Intraoperative compound muscle action potentials (CMAPs) amplitude changes after decompression and neurolysis of peripheral nerves in upper limbs neuropathies: electrophysiologial considerations and relation with clinical outcome

Ignazio G Vetrano, Davide Bagatti, Roberto Cordella, Irene Tramacere, Vittoria Nazzi
Journal of Neurosurgical Sciences 2018 August 28

BACKGROUND: Decompression and, when necessary, neurolysis in entrapment neuropathies of upper limbs are effective and safe procedures, but their correlation with the variation of compound muscle action potentials (CMAPs) is still unclear, based in particular on experimental models. In addition, there are few data regarding the efficacy of intraoperative neurophysiologic monitoring (IOM) to predict clinical early and late outcome after surgery in term of pain control and sensitive/motor recovery. We report about the association between the intraoperative anatomical and neurophysiological findings and the mid- and long-term postoperative clinical course in a surgical series.

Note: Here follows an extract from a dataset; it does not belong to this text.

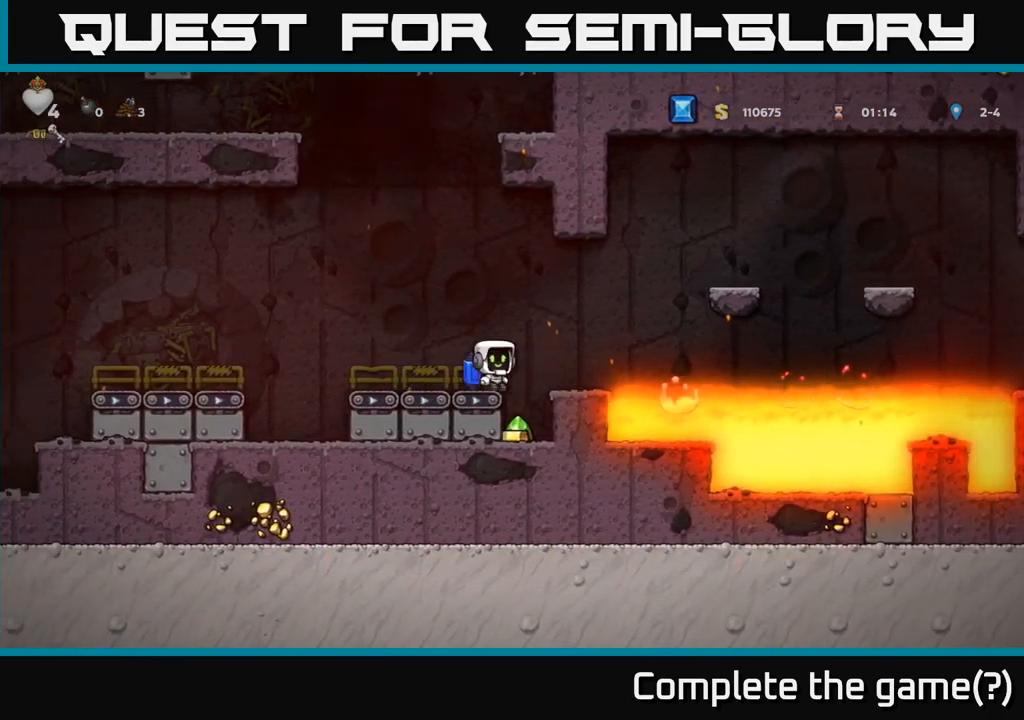
{"dt_ms": 500, "buttons": [], "left_stick": "center", "events": [[100, "left_stick", "center"]]}
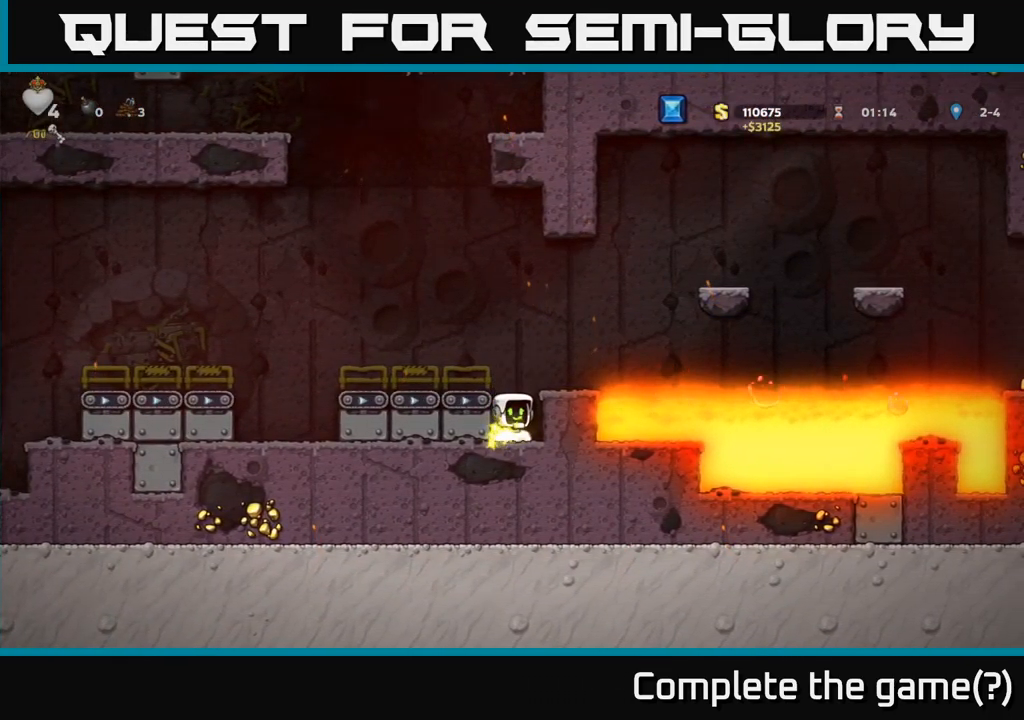
{"dt_ms": 500, "buttons": [], "left_stick": "center", "events": [[67, "A", "down"], [217, "A", "up"], [300, "left_stick", "left"], [433, "left_stick", "center"]]}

METHODS: We retrospectively reviewed clinical data of 24 patients among 68 admitted at our Institution for upper limb neuropathies from September 2012 to May 2015. All patients completed two preoperative questionnaires for assessing the level of disability (DASH) and of pain/discomfort (NRS). CMAPs' amplitudes were intraoperatively detected, before and after decompression and neurolysis and the variations were then related to clinical outcome, evaluated through DASH and NRS questionnaires at 6, 9 and 12 months follow-up.

RESULTS: A statistically significant difference was noted in CMAPs amplitudes before and after decompression (p <0.01). In two patients, this variation was so satisficing to determinate the end of procedure, without the need to perform neurolysis. Major correlations between the variation of CMAPs amplitude after surgery and change of DASH and NRS scores at follow-up were found.

CONCLUSIONS: Variations of CMAPs amplitude provide real-time information on nerves function and may be helpful in predicting mid- and long-term postoperative outcome regarding pain relief and neurological functions.